● **What to produce**: I need the number of lines in the following entries that hold the word "Option", and no other text.

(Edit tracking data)
====================

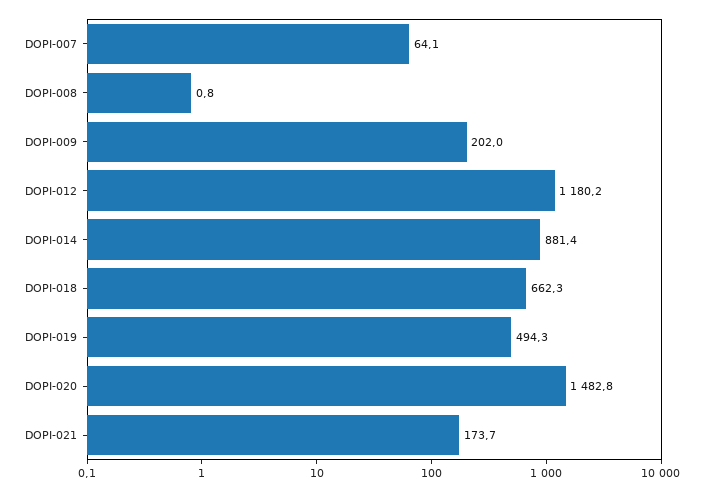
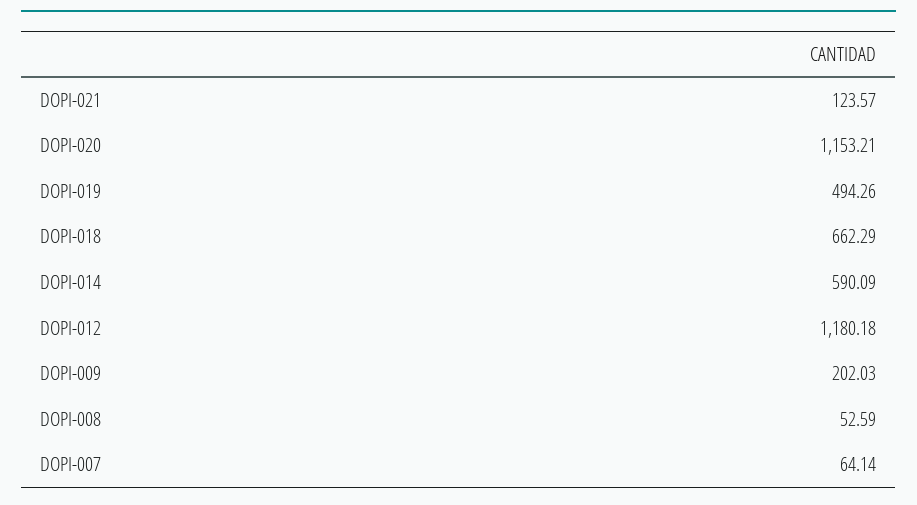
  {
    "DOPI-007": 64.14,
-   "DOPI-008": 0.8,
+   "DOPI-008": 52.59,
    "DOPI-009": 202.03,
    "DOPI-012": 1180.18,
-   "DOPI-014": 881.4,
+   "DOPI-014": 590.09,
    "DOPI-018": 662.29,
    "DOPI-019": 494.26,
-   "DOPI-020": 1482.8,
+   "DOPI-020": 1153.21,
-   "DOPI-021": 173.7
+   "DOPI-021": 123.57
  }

====================

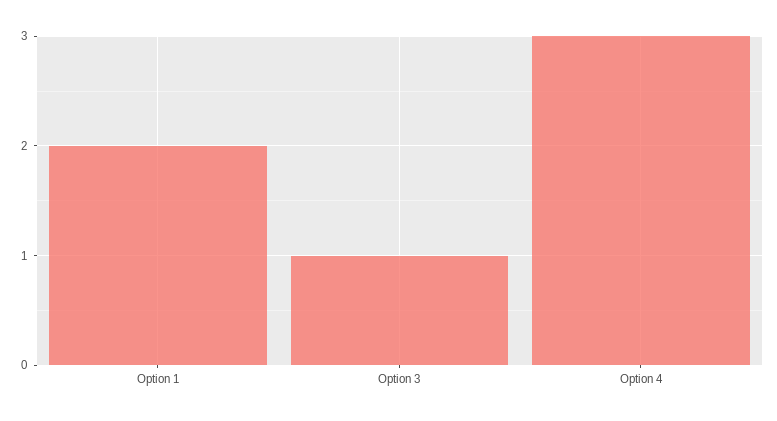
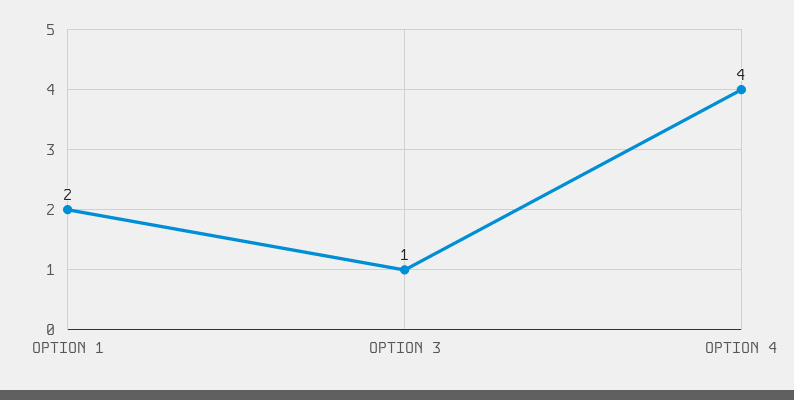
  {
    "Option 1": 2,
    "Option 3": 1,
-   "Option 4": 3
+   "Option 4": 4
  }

====================

● **Exercise result**: 4